価格は安くなってしまいますが、急ぎで周りにも知られず売却が可能ですので、いち早く面倒なことから解放されたいという場合は、検討の余地はあるでしょう。
宣伝広告なしでもバレる可能性はゼロじゃない
宣伝広告をしなければその土地や家を売っているという情報は公開されません。不特定多数に知られる可能性はかなり低くなるのは間違いない。でも「絶対に」「完全に」情報が洩れないという保証はできません。
内緒で買い手を探すためにも最低限の情報は買ってくれそうな誰かに伝えますし、どこの人のつながりから情報が伝わってしまう可能性はゼロではないからです。
まとめ
最終的には、なんのために売却するのか?売却の目的によって、売主としての最適な選択肢が変わってきます。

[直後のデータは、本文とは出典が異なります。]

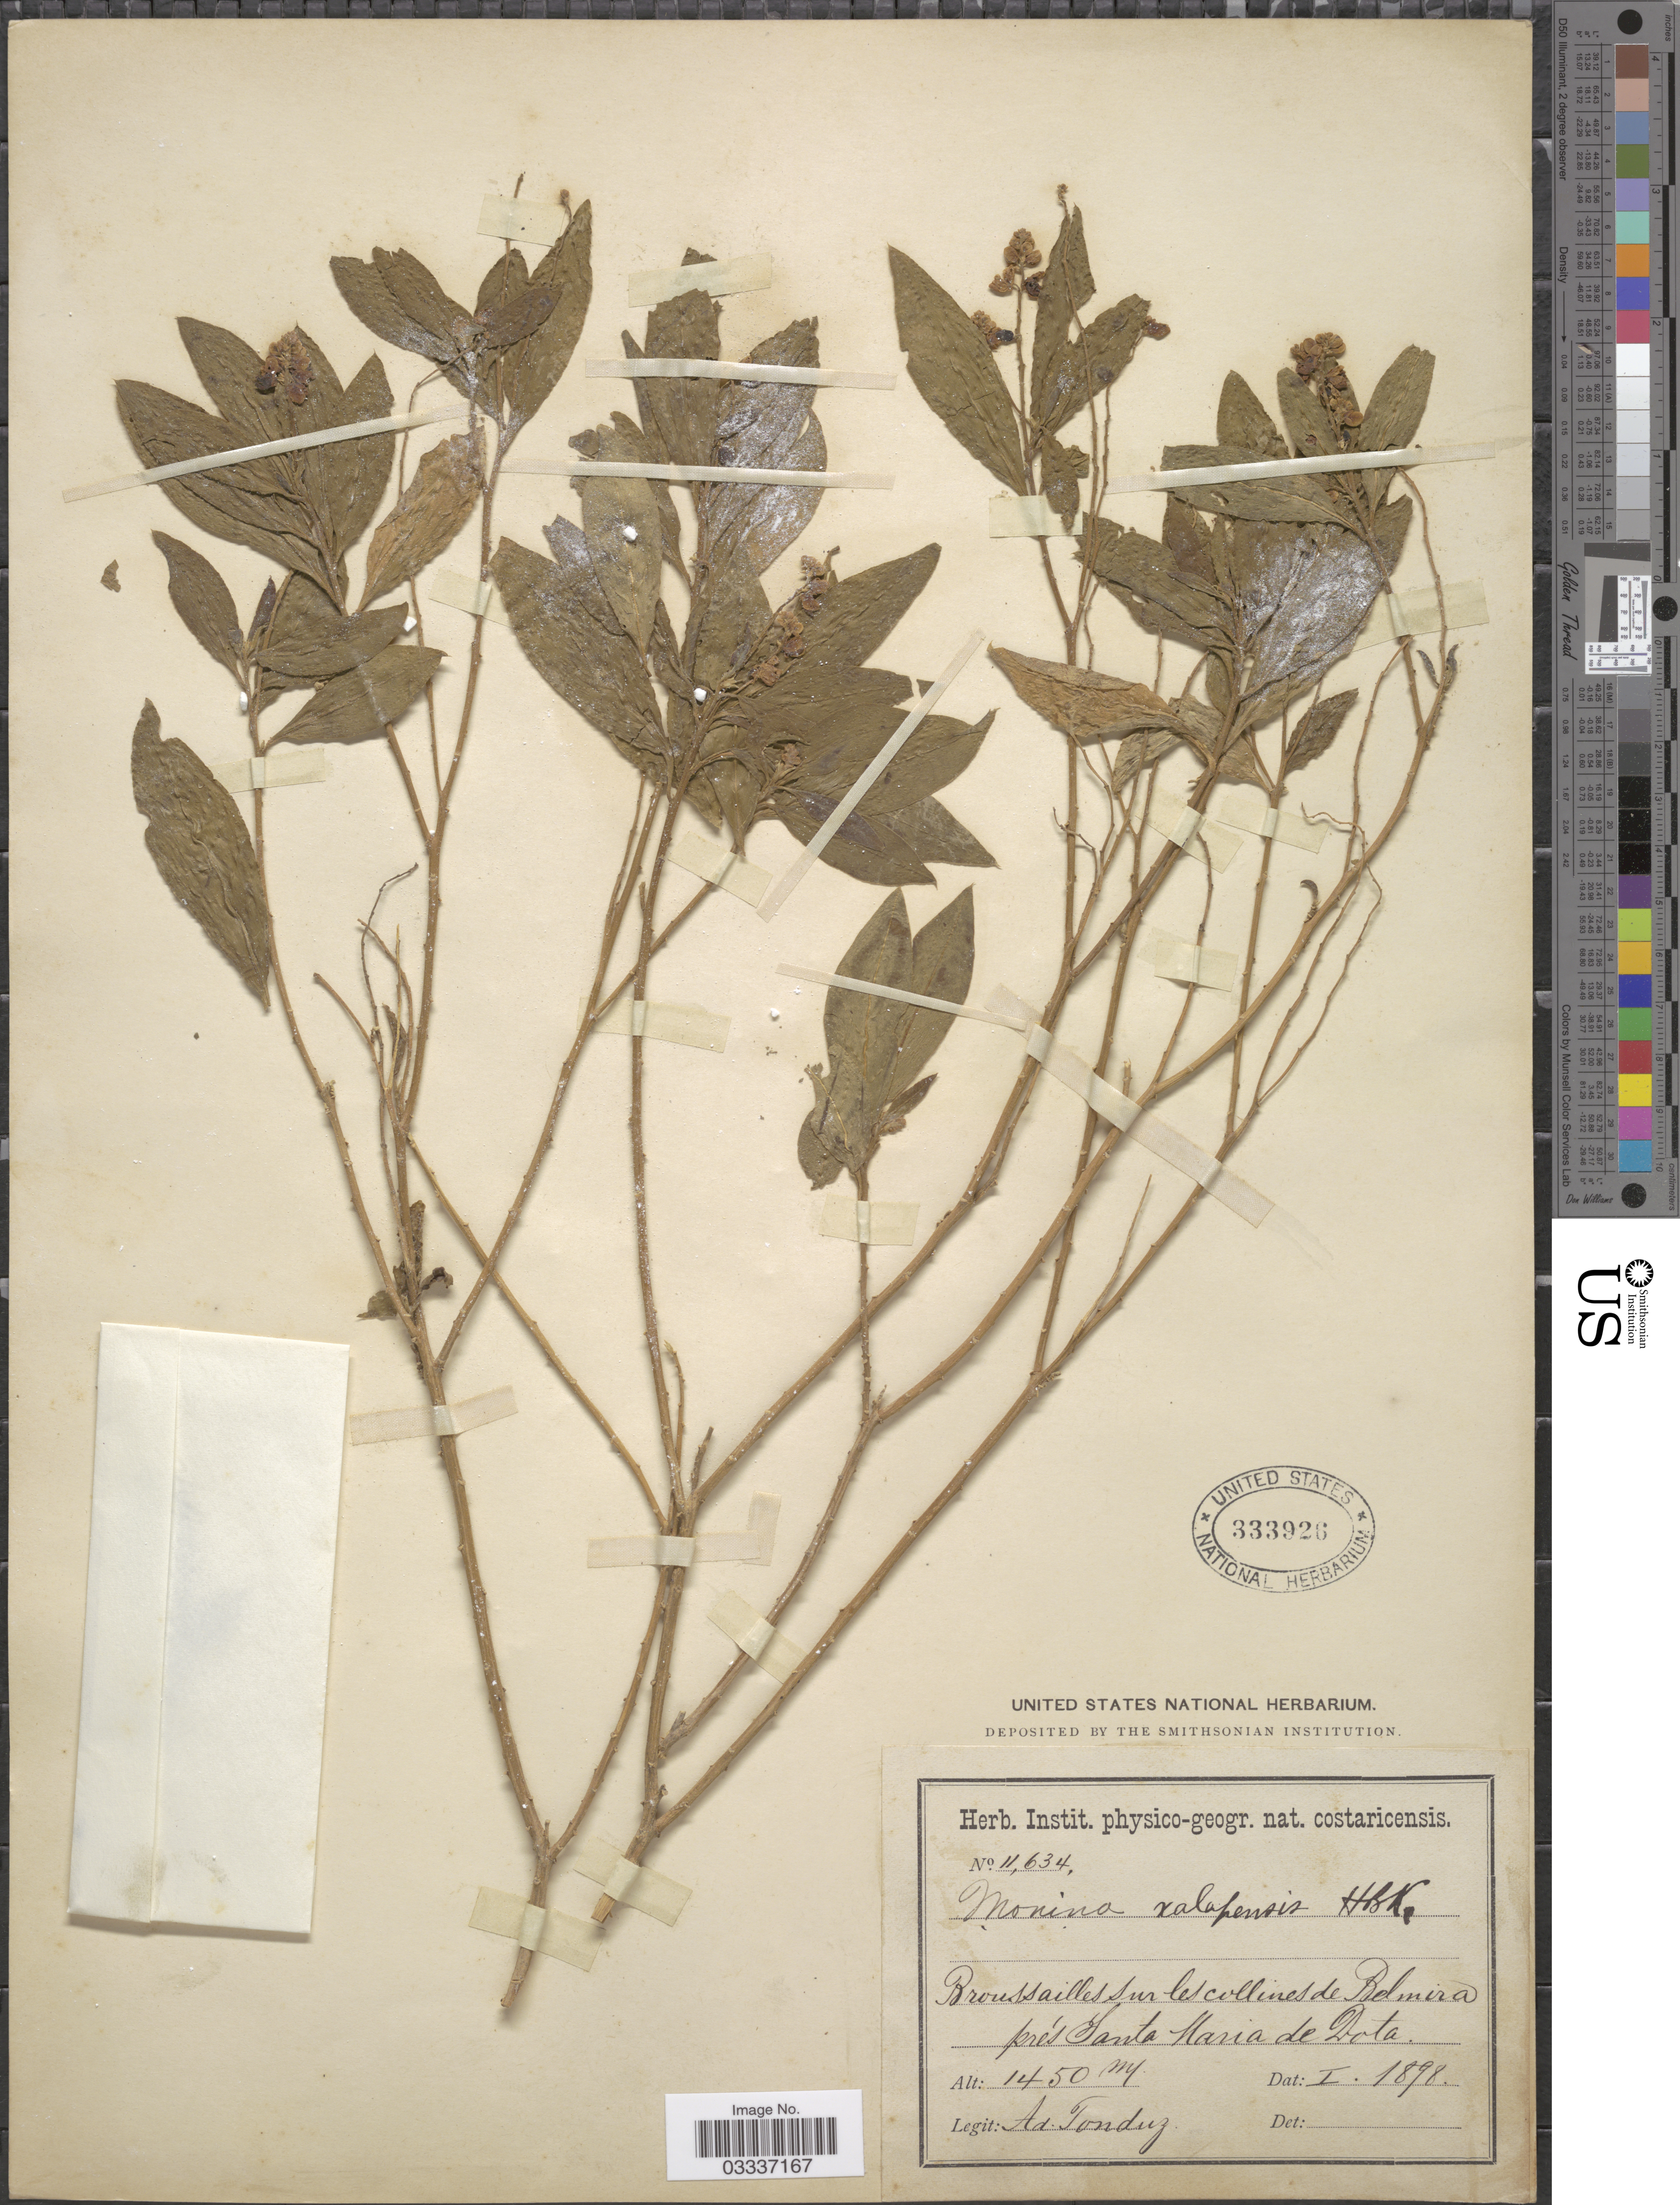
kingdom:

価格優先か、スピード重視か、目先の損得か、将来的な安心か。周囲に知られずに売却するということも可能ですが、よくよく冷静に考えてみると、内緒で売却することそれ以上に優先するべき売却の目的があるケースも多い。
今回、ご相談いただいたお客様は、結局は、内緒で安く売るよりも、広告しても高く売ることを希望されました。
不動産を売却するというのは、いろいろと検討することも多く、決断するのに勇気のいることですが、後悔のない選択をしていただきたいと思います。